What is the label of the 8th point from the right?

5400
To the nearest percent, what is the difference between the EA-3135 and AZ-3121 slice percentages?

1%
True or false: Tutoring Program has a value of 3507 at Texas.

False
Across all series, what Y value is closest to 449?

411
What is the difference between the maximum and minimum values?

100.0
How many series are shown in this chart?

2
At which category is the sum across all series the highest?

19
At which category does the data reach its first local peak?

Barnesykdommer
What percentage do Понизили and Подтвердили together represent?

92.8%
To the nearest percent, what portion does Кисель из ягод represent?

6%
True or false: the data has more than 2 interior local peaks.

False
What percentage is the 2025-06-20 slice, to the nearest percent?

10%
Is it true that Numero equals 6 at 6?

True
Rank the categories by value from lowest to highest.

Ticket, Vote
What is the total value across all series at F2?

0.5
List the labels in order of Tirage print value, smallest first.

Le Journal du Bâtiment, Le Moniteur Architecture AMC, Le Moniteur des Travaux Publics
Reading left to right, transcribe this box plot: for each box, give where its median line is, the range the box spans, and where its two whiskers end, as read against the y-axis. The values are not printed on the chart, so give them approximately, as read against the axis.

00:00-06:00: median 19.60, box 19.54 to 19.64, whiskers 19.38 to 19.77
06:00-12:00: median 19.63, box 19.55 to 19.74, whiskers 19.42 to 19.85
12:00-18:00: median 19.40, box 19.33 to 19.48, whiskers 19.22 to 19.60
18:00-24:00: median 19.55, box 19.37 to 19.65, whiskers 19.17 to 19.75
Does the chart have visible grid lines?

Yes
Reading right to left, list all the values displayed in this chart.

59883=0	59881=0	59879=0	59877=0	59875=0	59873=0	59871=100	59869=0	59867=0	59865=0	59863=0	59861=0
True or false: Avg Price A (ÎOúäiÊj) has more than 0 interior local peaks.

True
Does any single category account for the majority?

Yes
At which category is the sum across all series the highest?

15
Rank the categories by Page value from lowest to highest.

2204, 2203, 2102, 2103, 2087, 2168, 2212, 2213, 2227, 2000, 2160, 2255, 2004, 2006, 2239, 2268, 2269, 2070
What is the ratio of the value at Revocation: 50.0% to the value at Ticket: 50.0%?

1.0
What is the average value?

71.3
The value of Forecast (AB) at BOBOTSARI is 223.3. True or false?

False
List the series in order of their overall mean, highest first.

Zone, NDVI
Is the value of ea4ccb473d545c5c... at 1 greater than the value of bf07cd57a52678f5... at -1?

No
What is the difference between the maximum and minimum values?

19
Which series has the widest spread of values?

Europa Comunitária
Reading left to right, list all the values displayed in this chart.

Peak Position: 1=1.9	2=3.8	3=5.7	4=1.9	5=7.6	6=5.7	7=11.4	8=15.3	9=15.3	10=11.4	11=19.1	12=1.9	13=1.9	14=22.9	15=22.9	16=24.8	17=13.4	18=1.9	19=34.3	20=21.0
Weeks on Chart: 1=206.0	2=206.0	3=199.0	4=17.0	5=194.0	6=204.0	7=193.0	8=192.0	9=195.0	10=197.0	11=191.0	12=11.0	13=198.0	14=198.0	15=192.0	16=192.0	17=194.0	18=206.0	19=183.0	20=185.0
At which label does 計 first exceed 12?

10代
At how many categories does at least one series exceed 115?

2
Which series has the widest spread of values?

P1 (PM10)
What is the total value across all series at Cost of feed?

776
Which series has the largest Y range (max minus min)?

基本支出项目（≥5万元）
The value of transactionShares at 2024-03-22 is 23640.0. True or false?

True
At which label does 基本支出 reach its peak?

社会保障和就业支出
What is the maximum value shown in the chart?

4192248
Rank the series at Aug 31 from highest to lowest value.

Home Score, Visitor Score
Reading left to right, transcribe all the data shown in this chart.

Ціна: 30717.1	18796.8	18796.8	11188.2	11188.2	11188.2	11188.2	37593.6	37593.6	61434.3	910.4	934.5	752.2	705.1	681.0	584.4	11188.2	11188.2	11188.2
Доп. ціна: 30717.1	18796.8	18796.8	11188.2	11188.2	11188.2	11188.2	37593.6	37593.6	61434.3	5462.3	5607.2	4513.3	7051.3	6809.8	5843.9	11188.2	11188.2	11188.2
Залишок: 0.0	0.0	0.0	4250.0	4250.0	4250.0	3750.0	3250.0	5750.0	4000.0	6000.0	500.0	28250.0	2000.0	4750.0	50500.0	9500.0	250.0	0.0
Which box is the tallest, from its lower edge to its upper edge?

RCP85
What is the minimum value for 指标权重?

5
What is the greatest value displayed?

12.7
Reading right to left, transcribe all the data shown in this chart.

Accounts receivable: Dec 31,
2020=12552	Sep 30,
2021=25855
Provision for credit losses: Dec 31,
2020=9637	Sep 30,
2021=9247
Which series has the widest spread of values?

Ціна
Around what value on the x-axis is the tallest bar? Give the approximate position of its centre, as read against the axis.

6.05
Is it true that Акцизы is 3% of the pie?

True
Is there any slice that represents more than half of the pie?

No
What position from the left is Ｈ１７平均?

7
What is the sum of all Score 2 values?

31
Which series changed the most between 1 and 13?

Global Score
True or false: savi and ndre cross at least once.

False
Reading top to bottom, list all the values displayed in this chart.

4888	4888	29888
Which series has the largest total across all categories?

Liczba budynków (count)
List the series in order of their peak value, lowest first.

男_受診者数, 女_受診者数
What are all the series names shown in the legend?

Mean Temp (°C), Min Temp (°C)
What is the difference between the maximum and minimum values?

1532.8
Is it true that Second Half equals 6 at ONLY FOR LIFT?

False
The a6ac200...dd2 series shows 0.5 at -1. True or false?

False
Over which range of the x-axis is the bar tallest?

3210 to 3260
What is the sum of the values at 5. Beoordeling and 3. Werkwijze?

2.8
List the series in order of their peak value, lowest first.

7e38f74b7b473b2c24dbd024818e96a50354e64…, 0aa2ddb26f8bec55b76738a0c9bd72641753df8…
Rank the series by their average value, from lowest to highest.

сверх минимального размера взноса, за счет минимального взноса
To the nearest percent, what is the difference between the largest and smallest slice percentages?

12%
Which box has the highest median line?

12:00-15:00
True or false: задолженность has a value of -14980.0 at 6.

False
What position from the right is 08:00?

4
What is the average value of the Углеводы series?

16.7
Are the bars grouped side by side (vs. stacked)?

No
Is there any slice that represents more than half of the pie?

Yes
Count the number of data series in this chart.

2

- THE PROBLEM
Please show every line of the data above that contains the word "displayed", copying each one whole. Case counts.

- WRITTEN RESPONSE
Reading right to left, list all the values displayed in this chart.
Reading left to right, list all the values displayed in this chart.
What is the greatest value displayed?
Reading top to bottom, list all the values displayed in this chart.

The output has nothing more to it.